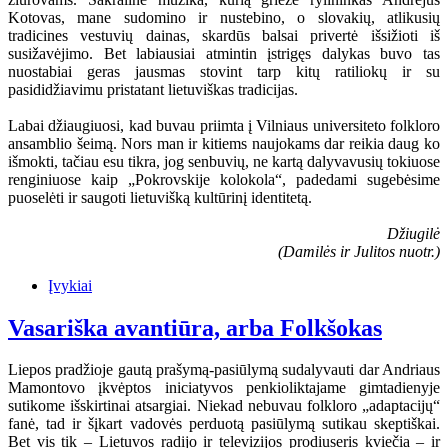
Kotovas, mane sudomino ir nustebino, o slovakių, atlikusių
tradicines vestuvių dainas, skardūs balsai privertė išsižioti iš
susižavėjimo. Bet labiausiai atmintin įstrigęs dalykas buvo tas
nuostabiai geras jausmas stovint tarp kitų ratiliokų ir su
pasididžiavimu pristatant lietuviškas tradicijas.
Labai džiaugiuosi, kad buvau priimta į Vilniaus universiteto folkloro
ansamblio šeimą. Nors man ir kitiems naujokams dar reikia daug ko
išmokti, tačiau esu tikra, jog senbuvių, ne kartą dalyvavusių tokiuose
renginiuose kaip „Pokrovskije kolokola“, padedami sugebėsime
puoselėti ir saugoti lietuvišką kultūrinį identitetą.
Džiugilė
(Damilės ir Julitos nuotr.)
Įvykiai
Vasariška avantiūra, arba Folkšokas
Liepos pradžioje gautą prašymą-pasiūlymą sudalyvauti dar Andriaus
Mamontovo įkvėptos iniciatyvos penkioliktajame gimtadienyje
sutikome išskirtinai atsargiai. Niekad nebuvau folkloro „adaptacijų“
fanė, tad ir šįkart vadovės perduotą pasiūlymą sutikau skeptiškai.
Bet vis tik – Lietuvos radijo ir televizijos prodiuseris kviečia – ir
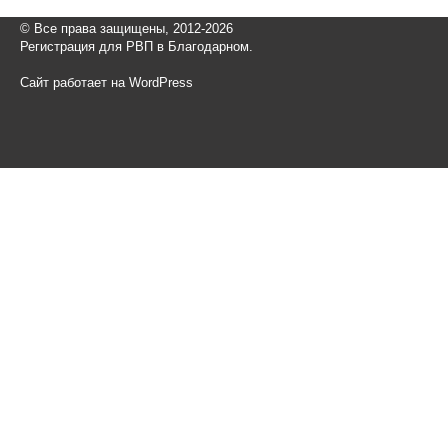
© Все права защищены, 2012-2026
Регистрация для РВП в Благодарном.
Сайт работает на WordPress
==
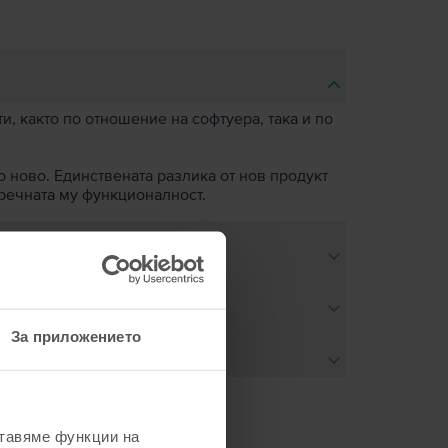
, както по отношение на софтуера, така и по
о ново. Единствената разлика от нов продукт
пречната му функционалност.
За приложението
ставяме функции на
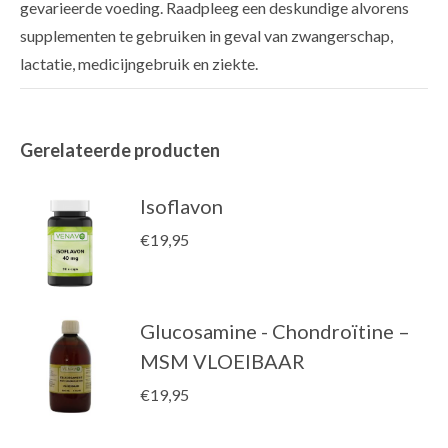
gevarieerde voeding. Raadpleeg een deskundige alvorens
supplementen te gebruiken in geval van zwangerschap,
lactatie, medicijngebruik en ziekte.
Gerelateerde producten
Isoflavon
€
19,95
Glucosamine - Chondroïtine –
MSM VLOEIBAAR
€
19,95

# [Activity]
From the items above, copy out everything from the line containing "Kotovas, mane sudomino" down to the line containing "Bet vis tik". Include both of those lines and keep every line word for word.

# [Answer to the exercise]
Kotovas, mane sudomino ir nustebino, o slovakių, atlikusių
tradicines vestuvių dainas, skardūs balsai privertė išsižioti iš
susižavėjimo. Bet labiausiai atmintin įstrigęs dalykas buvo tas
nuostabiai geras jausmas stovint tarp kitų ratiliokų ir su
pasididžiavimu pristatant lietuviškas tradicijas.
Labai džiaugiuosi, kad buvau priimta į Vilniaus universiteto folkloro
ansamblio šeimą. Nors man ir kitiems naujokams dar reikia daug ko
išmokti, tačiau esu tikra, jog senbuvių, ne kartą dalyvavusių tokiuose
renginiuose kaip „Pokrovskije kolokola“, padedami sugebėsime
puoselėti ir saugoti lietuvišką kultūrinį identitetą.
Džiugilė
(Damilės ir Julitos nuotr.)
Įvykiai
Vasariška avantiūra, arba Folkšokas
Liepos pradžioje gautą prašymą-pasiūlymą sudalyvauti dar Andriaus
Mamontovo įkvėptos iniciatyvos penkioliktajame gimtadienyje
sutikome išskirtinai atsargiai. Niekad nebuvau folkloro „adaptacijų“
fanė, tad ir šįkart vadovės perduotą pasiūlymą sutikau skeptiškai.
Bet vis tik – Lietuvos radijo ir televizijos prodiuseris kviečia – ir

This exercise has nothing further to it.